Thought: this type of writing will never earn me any money. Stop.
It's quiet in our shoebox. You can hear the neighbors opening cupboards, playing pranks on each other, or holding jam sessions. Last night at midnight there was a 'police raid' on the apartment next door, to the East. (Men's combat boots, worn out. Vintage. Laces freshly pressed.) Tonight, there's a live music jam box going on in the apartment to our north. (Pair of women's heels, platform. Black pleather. Strappy.) And suddenly it hits me that New York City is a live hopping city. This is why no one has a TV but why people write novels here and why people come here to be in bands or make music, or spend a life exploring the arts scenes or to talk or to get lost in the subways or to come down off of luck and plunder the depths of compassion on the A line from Fulton to Jay Street. Because there's a passion in the air and the opportunities are boundless and the only one singing sad songs and stories of could haves and would haves are saps and soul suckers and they don't last long here.

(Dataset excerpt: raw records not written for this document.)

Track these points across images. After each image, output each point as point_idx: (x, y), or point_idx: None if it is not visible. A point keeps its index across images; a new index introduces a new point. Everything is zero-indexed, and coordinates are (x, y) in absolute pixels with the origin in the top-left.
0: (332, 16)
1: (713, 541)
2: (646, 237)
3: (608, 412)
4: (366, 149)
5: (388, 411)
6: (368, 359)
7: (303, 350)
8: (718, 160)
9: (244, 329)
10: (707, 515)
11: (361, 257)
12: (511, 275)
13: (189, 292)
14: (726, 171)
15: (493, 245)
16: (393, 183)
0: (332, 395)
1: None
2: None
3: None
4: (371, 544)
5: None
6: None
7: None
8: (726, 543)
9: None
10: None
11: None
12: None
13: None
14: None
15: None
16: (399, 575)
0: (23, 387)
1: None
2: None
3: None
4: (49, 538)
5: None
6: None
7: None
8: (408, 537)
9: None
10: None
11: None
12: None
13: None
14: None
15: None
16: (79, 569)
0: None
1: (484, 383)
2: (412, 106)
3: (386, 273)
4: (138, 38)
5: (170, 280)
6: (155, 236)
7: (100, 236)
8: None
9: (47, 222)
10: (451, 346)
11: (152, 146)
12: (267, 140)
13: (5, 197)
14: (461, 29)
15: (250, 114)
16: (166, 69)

Where do you fit in brown pair of mary jane loafers with turqouise tassels and exquisite, hand cut pleating on the sides. All leather. Soft, but good for walking along riverbanks, alone.
------
There's a mouse in our apartment. His name is Fred Wilson, like the VC. His name was to just be Fred but my brain kept going and it just stuck. F red wils on. He's cheeky, comes out to play at strange times, no wariness in his step, but definitely a cautious creature. He has yet to broach the perimeter that seems to exist in a 10 foot radius from my personage (person of age, pears aged, an aged 'hood).
Nervous because living is performing is to be asking for judgement. Someday I may tell someone about Fred. In the meantime, we're working on our interpersonal communication skills, especially the non-verbal category. It's not what you say. It's how you say it.